Exercise description: Among the entries below, only the lines starting at the one with "X1041400Y479580D01*" and ending at the one with "X918118Y105000D01*", both included, are to be printed exactly.

(Plain-text engineering files)

• • • •

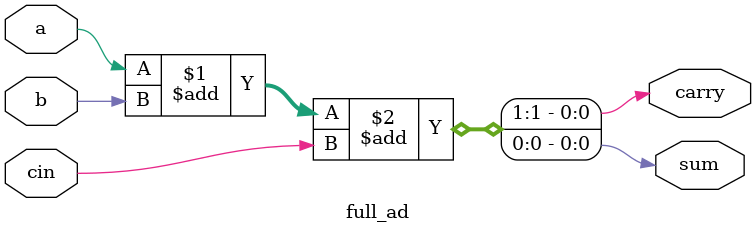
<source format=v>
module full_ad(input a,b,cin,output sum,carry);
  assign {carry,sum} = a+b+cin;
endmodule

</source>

• • • •

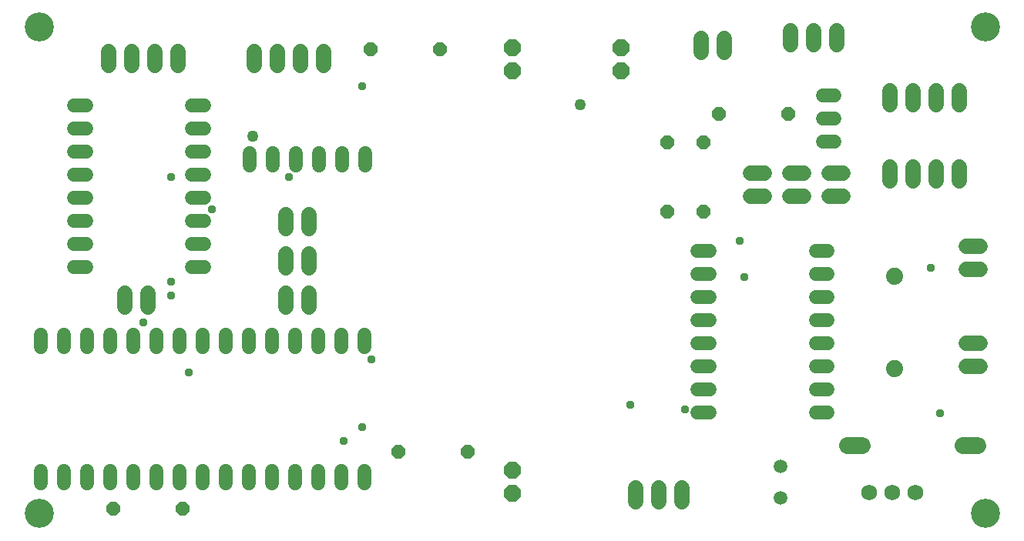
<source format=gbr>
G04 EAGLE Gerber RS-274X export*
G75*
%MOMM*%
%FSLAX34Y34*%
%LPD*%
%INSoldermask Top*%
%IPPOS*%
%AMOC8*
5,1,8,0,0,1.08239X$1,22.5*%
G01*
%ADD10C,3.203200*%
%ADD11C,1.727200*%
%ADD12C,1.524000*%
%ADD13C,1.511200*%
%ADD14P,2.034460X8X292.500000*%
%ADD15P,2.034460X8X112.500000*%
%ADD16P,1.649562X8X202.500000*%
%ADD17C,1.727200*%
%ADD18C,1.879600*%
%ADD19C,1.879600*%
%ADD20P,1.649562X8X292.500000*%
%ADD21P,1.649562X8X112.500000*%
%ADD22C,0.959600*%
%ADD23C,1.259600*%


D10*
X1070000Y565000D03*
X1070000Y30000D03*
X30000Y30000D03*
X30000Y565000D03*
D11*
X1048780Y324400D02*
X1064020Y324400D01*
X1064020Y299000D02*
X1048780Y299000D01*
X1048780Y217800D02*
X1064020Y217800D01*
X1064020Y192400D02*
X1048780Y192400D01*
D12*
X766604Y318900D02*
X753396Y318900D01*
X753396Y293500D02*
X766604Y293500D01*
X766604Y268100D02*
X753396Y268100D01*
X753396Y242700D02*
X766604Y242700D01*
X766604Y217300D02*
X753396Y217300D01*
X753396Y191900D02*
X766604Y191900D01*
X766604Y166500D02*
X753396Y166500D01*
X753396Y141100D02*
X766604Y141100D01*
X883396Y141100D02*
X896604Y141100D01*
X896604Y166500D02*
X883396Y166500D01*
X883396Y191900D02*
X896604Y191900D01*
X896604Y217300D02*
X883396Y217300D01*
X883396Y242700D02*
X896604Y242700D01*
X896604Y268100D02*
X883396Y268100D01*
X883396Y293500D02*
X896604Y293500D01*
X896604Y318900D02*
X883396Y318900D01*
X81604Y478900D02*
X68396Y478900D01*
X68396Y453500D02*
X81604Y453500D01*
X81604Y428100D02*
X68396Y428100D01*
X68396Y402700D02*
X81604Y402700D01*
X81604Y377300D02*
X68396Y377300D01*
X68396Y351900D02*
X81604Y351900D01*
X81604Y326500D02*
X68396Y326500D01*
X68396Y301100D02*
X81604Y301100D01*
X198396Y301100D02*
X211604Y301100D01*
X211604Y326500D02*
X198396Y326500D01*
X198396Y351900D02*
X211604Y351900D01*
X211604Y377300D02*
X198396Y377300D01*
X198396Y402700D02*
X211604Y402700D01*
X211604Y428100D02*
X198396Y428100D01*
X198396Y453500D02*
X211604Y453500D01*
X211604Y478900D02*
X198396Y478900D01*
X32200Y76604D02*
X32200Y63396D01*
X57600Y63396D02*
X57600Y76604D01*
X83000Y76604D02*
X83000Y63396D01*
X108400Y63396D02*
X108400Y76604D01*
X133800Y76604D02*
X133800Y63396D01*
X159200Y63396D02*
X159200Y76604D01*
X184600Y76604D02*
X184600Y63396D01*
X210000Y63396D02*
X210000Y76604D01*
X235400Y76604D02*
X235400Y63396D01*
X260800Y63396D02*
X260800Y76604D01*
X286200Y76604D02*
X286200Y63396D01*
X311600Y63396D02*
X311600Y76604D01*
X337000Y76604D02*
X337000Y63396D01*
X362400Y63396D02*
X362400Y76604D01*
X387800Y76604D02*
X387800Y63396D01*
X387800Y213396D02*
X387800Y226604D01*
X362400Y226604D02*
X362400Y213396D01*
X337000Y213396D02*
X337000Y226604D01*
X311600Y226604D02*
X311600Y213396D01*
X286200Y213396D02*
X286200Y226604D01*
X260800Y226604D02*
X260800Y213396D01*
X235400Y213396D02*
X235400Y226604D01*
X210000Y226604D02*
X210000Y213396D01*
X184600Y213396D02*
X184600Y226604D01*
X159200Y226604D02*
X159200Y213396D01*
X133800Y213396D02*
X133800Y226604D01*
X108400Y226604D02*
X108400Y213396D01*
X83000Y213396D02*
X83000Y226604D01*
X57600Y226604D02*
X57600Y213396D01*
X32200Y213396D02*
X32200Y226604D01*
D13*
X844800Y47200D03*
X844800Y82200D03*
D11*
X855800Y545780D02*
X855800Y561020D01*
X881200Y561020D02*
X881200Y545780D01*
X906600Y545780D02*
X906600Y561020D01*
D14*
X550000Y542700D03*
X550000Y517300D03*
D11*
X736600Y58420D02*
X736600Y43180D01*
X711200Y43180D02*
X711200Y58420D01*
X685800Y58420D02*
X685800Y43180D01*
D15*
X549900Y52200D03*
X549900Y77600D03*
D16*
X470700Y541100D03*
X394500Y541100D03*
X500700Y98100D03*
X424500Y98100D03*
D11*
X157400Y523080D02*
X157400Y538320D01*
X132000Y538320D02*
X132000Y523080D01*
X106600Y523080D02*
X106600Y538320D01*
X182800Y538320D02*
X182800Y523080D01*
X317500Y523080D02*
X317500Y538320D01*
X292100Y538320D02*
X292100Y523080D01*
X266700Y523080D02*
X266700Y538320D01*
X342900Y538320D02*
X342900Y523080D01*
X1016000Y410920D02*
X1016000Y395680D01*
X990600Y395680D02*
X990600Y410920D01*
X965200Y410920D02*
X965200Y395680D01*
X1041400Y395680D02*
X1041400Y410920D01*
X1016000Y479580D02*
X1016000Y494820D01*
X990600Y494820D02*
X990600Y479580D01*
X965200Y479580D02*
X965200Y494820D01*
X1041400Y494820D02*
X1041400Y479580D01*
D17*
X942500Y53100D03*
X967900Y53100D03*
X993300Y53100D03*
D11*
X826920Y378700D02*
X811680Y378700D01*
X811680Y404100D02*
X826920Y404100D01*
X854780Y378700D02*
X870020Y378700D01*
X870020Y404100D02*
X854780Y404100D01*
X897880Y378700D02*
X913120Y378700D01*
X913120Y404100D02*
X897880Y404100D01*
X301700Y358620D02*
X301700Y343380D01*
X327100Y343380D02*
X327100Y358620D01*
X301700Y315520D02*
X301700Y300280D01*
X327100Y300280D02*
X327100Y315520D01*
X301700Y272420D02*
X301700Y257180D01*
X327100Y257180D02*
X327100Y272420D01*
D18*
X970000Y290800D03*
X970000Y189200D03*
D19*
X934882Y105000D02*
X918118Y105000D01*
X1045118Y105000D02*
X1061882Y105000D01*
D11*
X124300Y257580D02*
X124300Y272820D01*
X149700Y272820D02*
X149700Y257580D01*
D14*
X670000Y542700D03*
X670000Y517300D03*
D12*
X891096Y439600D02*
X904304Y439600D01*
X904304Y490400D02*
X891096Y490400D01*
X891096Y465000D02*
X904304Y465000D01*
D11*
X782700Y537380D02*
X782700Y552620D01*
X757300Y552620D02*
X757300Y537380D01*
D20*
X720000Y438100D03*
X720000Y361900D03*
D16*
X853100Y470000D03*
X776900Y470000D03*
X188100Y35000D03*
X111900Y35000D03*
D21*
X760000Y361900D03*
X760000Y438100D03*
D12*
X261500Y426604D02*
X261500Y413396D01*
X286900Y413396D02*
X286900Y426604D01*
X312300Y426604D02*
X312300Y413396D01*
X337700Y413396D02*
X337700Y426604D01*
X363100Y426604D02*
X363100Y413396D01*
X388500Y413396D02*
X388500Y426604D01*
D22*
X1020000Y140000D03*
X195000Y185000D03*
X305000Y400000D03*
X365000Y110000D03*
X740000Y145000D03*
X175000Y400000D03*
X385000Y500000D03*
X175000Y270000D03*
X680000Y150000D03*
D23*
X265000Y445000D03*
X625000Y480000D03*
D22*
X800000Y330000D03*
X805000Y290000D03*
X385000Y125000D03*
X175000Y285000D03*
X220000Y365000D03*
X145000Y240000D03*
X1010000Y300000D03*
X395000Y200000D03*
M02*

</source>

• • • •

Written reply:
X1041400Y479580D01*
D17*
X942500Y53100D03*
X967900Y53100D03*
X993300Y53100D03*
D11*
X826920Y378700D02*
X811680Y378700D01*
X811680Y404100D02*
X826920Y404100D01*
X854780Y378700D02*
X870020Y378700D01*
X870020Y404100D02*
X854780Y404100D01*
X897880Y378700D02*
X913120Y378700D01*
X913120Y404100D02*
X897880Y404100D01*
X301700Y358620D02*
X301700Y343380D01*
X327100Y343380D02*
X327100Y358620D01*
X301700Y315520D02*
X301700Y300280D01*
X327100Y300280D02*
X327100Y315520D01*
X301700Y272420D02*
X301700Y257180D01*
X327100Y257180D02*
X327100Y272420D01*
D18*
X970000Y290800D03*
X970000Y189200D03*
D19*
X934882Y105000D02*
X918118Y105000D01*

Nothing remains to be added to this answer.